CVE-2014-2711

Name of the Vulnerable Software and Affected Versions Junos versions prior to 11.4R11 Junos versions 11.4X27 prior to 11.4X27.62 (BBE) Junos versions 12.1 prior to 12.1R9 Junos versions 12.1X44 prior to 12.1X44-D35 Junos versions 12.1X45 prior to 12.1X45-D25 Junos versions 12.1X46 prior to 12.1X46-D20 Junos versions 12.2 prior to 12.2R7 Junos versions 12.3 prior to 12.3R6 Junos versions 13.1 prior to 13.1R4 Junos versions 13.2 prior to 13.2R3 Junos versions 13.3 prior to 13.3R1

Description A cross-site scripting (XSS) issue in J-Web in Juniper Junos allows remote attackers to inject arbitrary web script or HTML via unspecified vectors.
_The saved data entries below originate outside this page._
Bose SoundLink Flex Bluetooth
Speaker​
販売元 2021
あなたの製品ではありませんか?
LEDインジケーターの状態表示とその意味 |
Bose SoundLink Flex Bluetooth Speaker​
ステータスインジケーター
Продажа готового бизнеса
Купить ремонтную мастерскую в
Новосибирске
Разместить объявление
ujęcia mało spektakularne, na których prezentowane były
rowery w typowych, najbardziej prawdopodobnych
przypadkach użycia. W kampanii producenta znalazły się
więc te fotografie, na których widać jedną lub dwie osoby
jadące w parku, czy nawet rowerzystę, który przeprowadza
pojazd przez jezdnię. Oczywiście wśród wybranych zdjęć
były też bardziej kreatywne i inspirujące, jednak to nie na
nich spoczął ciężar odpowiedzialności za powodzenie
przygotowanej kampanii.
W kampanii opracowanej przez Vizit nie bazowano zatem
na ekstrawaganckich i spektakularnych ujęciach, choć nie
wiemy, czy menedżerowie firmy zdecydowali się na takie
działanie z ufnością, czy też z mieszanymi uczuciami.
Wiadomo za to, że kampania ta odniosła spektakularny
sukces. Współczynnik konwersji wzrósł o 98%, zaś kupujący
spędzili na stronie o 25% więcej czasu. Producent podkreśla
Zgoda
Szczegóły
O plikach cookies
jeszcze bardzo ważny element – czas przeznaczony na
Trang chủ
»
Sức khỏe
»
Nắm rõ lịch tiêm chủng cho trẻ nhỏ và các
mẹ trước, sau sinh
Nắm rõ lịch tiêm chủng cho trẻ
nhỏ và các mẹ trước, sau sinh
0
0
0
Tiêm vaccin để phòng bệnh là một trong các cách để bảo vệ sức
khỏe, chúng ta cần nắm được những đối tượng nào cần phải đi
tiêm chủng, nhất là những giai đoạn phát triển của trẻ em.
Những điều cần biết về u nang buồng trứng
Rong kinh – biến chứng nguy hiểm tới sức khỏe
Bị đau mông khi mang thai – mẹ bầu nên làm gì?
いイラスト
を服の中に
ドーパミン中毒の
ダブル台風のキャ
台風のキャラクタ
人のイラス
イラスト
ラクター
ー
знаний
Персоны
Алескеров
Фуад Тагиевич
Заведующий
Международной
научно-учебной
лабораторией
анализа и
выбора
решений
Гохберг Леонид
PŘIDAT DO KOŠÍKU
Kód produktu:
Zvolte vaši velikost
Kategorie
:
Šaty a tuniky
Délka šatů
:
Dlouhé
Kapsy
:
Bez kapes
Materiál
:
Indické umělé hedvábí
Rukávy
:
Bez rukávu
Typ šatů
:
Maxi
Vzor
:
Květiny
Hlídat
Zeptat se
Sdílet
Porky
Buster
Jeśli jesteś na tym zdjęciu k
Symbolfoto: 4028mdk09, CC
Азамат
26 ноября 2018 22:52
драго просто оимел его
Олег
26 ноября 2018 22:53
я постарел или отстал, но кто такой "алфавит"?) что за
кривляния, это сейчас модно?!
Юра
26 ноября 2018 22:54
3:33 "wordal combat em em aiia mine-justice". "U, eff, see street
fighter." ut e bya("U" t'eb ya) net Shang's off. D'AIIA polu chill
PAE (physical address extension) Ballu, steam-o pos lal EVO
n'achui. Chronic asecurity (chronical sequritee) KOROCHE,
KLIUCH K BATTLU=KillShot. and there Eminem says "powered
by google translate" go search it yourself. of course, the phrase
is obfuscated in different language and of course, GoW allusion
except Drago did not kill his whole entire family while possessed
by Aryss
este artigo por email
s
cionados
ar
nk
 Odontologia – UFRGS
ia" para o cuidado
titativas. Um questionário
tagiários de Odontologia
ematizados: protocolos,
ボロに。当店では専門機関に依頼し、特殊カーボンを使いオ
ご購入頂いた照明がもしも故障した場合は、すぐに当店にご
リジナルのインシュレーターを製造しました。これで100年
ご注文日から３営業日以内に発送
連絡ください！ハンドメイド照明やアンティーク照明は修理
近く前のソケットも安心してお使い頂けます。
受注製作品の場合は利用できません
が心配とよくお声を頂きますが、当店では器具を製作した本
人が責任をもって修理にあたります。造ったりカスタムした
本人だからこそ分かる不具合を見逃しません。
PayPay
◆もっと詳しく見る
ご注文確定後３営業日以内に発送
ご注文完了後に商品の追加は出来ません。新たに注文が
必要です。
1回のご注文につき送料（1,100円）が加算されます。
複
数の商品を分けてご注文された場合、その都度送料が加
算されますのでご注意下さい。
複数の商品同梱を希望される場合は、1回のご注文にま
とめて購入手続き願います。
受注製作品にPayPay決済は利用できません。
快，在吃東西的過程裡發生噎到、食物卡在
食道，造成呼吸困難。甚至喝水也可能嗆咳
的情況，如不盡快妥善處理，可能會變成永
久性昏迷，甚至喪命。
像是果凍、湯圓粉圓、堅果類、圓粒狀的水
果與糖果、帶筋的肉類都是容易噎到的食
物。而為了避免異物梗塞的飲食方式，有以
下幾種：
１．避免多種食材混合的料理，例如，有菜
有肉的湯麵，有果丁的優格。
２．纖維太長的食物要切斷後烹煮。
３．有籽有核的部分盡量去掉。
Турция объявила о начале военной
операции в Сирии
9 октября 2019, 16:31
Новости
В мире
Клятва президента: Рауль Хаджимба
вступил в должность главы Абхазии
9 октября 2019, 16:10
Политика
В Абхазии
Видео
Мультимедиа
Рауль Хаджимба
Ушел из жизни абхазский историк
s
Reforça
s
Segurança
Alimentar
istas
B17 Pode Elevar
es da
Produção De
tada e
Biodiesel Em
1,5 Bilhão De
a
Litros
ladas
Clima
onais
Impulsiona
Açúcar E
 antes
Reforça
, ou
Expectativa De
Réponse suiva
Recommendations For versions prior to 11.4R11, update to 11.4R11 or later. For versions 11.4X27 prior to 11.4X27.62 (BBE), update to 11.4X27.62 (BBE) or later. For versions 12.1 prior to 12.1R9, update to 12.1R9 or later. For versions 12.1X44 prior to 12.1X44-D35, update to 12.1X44-D35 or later. For versions 12.1X45 prior to 12.1X45-D25, update to 12.1X45-D25 or later. For versions 12.1X46 prior to 12.1X46-D20, update to 12.1X46-D20 or later. For versions 12.2 prior to 12.2R7, update to 12.2R7 or later. For versions 12.3 prior to 12.3R6, update to 12.3R6 or later. For versions 13.1 prior to 13.1R4, update to 13.1R4 or later. For versions 13.2 prior to 13.2R3, update to 13.2R3 or later. For versions 13.3 prior to 13.3R1, update to 13.3R1 or later.